* [EXERCISE DETAILS]: For each of the items below, put the lines of its source text into a JSON list of strings with one string per line, and leave out any blank lines.

[Plain-text document sources]
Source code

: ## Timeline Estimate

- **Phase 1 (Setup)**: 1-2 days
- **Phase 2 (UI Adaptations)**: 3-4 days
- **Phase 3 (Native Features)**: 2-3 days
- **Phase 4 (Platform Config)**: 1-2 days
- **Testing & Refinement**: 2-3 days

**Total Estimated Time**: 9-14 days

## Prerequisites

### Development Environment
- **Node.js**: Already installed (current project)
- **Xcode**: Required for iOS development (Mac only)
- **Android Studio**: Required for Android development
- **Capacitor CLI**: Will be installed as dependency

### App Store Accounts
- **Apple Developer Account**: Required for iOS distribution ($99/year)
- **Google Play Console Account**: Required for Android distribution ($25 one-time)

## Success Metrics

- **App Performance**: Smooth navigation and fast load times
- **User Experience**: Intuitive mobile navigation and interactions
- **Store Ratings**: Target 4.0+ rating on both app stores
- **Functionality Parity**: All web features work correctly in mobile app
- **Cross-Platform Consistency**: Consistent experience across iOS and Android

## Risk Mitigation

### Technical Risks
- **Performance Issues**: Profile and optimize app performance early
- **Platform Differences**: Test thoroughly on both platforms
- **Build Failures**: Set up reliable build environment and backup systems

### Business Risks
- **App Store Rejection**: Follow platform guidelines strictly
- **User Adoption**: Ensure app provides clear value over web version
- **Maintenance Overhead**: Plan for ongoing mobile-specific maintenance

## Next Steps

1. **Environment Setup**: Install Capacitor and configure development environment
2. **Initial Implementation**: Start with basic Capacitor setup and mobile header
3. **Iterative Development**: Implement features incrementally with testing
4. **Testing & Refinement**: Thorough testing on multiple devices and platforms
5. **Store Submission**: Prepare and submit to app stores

* [ANSWER TO THIS TASK]:
[
  "Source code",
  ": ## Timeline Estimate",
  "- **Phase 1 (Setup)**: 1-2 days",
  "- **Phase 2 (UI Adaptations)**: 3-4 days",
  "- **Phase 3 (Native Features)**: 2-3 days",
  "- **Phase 4 (Platform Config)**: 1-2 days",
  "- **Testing & Refinement**: 2-3 days",
  "**Total Estimated Time**: 9-14 days",
  "## Prerequisites",
  "### Development Environment",
  "- **Node.js**: Already installed (current project)",
  "- **Xcode**: Required for iOS development (Mac only)",
  "- **Android Studio**: Required for Android development",
  "- **Capacitor CLI**: Will be installed as dependency",
  "### App Store Accounts",
  "- **Apple Developer Account**: Required for iOS distribution ($99/year)",
  "- **Google Play Console Account**: Required for Android distribution ($25 one-time)",
  "## Success Metrics",
  "- **App Performance**: Smooth navigation and fast load times",
  "- **User Experience**: Intuitive mobile navigation and interactions",
  "- **Store Ratings**: Target 4.0+ rating on both app stores",
  "- **Functionality Parity**: All web features work correctly in mobile app",
  "- **Cross-Platform Consistency**: Consistent experience across iOS and Android",
  "## Risk Mitigation",
  "### Technical Risks",
  "- **Performance Issues**: Profile and optimize app performance early",
  "- **Platform Differences**: Test thoroughly on both platforms",
  "- **Build Failures**: Set up reliable build environment and backup systems",
  "### Business Risks",
  "- **App Store Rejection**: Follow platform guidelines strictly",
  "- **User Adoption**: Ensure app provides clear value over web version",
  "- **Maintenance Overhead**: Plan for ongoing mobile-specific maintenance",
  "## Next Steps",
  "1. **Environment Setup**: Install Capacitor and configure development environment",
  "2. **Initial Implementation**: Start with basic Capacitor setup and mobile header",
  "3. **Iterative Development**: Implement features incrementally with testing",
  "4. **Testing & Refinement**: Thorough testing on multiple devices and platforms",
  "5. **Store Submission**: Prepare and submit to app stores"
]